### Task
Repeat the lines from the one containing "longitude: -60.6918" through the one containing "longitude: 27.5831", leaving the pictures out of your answer.

### Material for the task

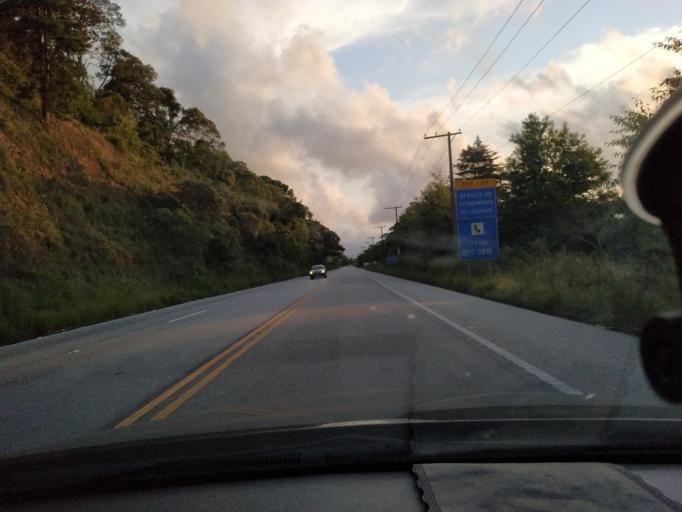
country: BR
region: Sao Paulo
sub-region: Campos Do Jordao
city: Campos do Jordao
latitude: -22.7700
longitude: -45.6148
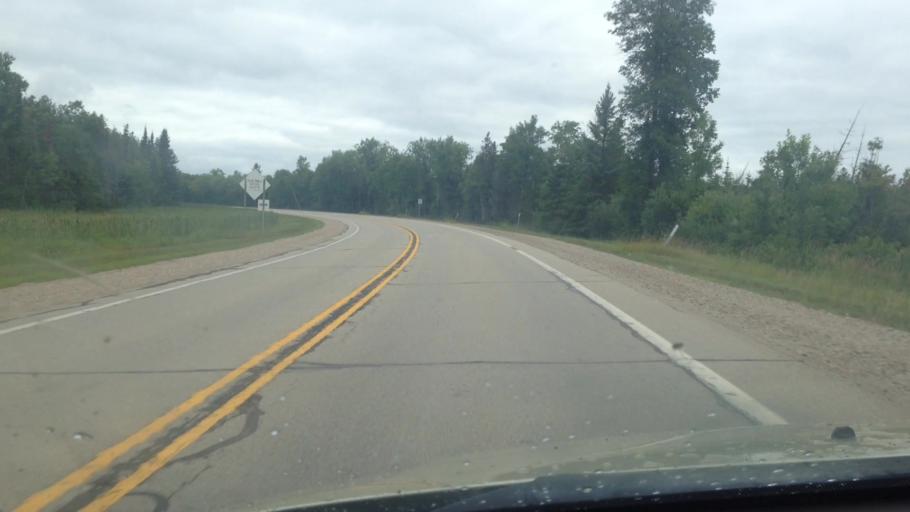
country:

--

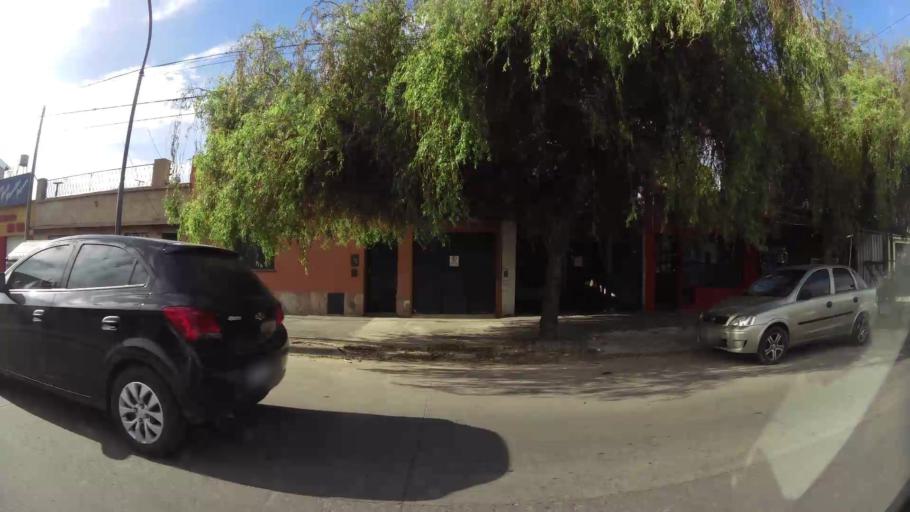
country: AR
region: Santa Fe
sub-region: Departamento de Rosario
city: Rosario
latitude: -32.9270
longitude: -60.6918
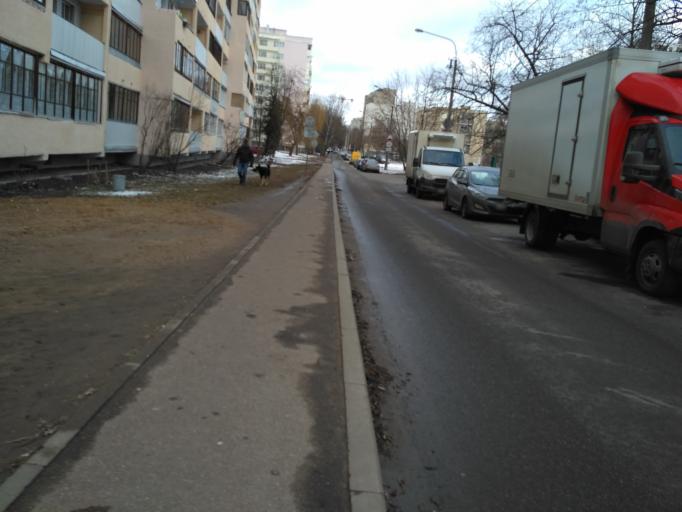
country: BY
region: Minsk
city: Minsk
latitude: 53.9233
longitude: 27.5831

### Complete response
longitude: -60.6918
country: BY
region: Minsk
city: Minsk
latitude: 53.9233
longitude: 27.5831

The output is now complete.